Guernica está lá, no cenário feito de estilhaços do famoso quadro de Pablo Picasso, e a singeleza da casinha do velho guardião, que carrega um humor sarcástico em várias passagens, destoa dos animalescos nazistas que perfazem o elemento grotesco em sua manifestação caricatural dos SS, e do próprio Hitler, pois são as sombras “que jamais morrem” do ditador da Alemanha do período da Segunda Guerra. Há, bem a propósito, uma certa nostalgia nas figuras dos velhinhos, e esta condição aproxima o espectador de seus sofrimentos, culminando com um reencontro metafísico do casal nos planos bem diferentes do cruel e real sintoma da guerra.

O abrandamento da situação, fazendo esse desfecho para o “outro lado da trincheira da vida”, caracterizou, no palco, a divisão entre pólos opostos, a salvação, nesta visada, não veio com o armistício e capitulação das forças do eixo, mas com a transcendência dos personagens, fazendo com que as máscaras dos nazistas algozes terminassem a trama como vencedoras. O mundo da guerra é real, e só nesse plano ele torna-se compreensível e pronto para o urdimento da dúvida e do porvir. Franco e Hitler são representantes de uma extrema direita que marcou um momento decisivo para o Ocidente, e muito do ódio que ainda existe neste século XXI é oriundo das celeumas que ainda resistem em cicatrizar nas mentes de alguns retrógados, que projetam as guerras permanentes, que explodem sentimentos, para o que este trabalho também serve de alerta.

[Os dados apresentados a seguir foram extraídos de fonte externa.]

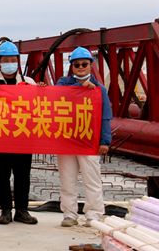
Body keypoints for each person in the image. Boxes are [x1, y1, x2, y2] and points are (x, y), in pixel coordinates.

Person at [0, 41, 40, 225]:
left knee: (22, 174)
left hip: (23, 135)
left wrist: (42, 91)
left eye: (13, 60)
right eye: (6, 60)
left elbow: (38, 107)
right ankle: (5, 210)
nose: (10, 63)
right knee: (1, 175)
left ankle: (22, 210)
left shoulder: (29, 82)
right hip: (0, 135)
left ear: (18, 61)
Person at [56, 47, 112, 227]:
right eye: (77, 64)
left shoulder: (99, 90)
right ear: (71, 66)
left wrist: (105, 141)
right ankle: (69, 214)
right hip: (66, 140)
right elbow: (54, 95)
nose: (81, 67)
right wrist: (81, 88)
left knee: (91, 179)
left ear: (91, 65)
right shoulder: (63, 83)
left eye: (84, 64)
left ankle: (94, 214)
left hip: (89, 141)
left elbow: (105, 116)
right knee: (67, 179)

Um momento de intenso lirismo da obra: as cartas que caem no palco, revelando sonhos e decepções, preparando o terreno cênico para a destruição final das vidas, ceifadas, abandonadas, em plena passagem de um ano para outro, num réquiem que costumam chamar de réveillon. A perda de tudo, do básico para e existência. A decepção ao se perceber mínimo nesse máximo de atrocidades, e um humor letal de personagens que chegam a emitir sinais de vitalidade, mas estranhamente o ciclo dramático não se fecha, não se “ilumina”, mesmo com uma iluminação bem executada, com um figurino bem talhado e montado com um rigor de pesquisa, e com objetos de cena que demonstram o apuro da equipe, o que torna Feliz ano novo um enigma a ser desvendado.

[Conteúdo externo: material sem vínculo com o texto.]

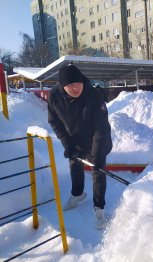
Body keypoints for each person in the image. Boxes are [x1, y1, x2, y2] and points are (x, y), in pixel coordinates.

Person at [47, 64, 112, 230]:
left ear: (82, 80)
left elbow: (101, 128)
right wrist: (67, 144)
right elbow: (54, 122)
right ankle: (77, 194)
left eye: (78, 83)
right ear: (62, 86)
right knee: (74, 166)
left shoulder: (95, 96)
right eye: (70, 85)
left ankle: (99, 206)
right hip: (73, 140)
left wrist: (97, 155)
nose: (75, 87)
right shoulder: (54, 96)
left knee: (98, 171)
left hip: (95, 140)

Talvez a ligação das cenas e quadros foi uma opção imediatista do diretor, o que através do cenário estático não compactuou no resultado objetivo de propiciar dinamismo para a cena, mesmo com a elegante sonoplastia do espetáculo. São alguns senões, mas não que lancem mão dos bons desempenhos do casal de velhos, e aqui cito a atuação de Rosa Malagueta, atriz conhecida pelo seu viés cômico, mas que alcança um resultado bastante plausível na vertente dramática. A maquiagem, pelo excesso, nos faz perder momentos de mudanças de sentimentos e a mobilidade da expressão facial do casal de idosos, o que foi uma pena, pois as vibrantes atuações de Hely Pinto e Rosa Malagueta mereciam uma maior visibilidade, especialmente a do ator, diretor e autor Hely Pinto.

O nazismo e sua bestialidade são colocados nos momentos de dança dramática, e o passo do ganso nazista em sua marcha nupcial nos remete, subliminarmente, ao ganso como iguaria em uma passagem do texto teatral e as recordações desta culinária vivificada na cena, o que, no aspecto da composição do drama, foi um achado digno de nota.

A voz do ditador Adolf Hitler, que abre a cena para Feliz ano novo, preenche nossas mentes e chega aos nossos corações alarmados pelo pavor da guerra. Essa guerra que não cessa, que não se interrompe, e que nos deixa ansiosos para projetar esse Teatro histórico e didático de Hely Pinto para um futuro promissor, aparando algumas arestas, aprimorando a atuação de seus intérpretes, notadamente a personagem da neta, que seguramente alcançará voos mais altos no decorrer de uma possível temporada. Nada mal para começarmos felizes este 7º Festival de Teatro da Amazônia na categoria de teatro adulto. A guerra estética tem início, e o que é melhor, ela não precisa, ainda bem, de sangue real.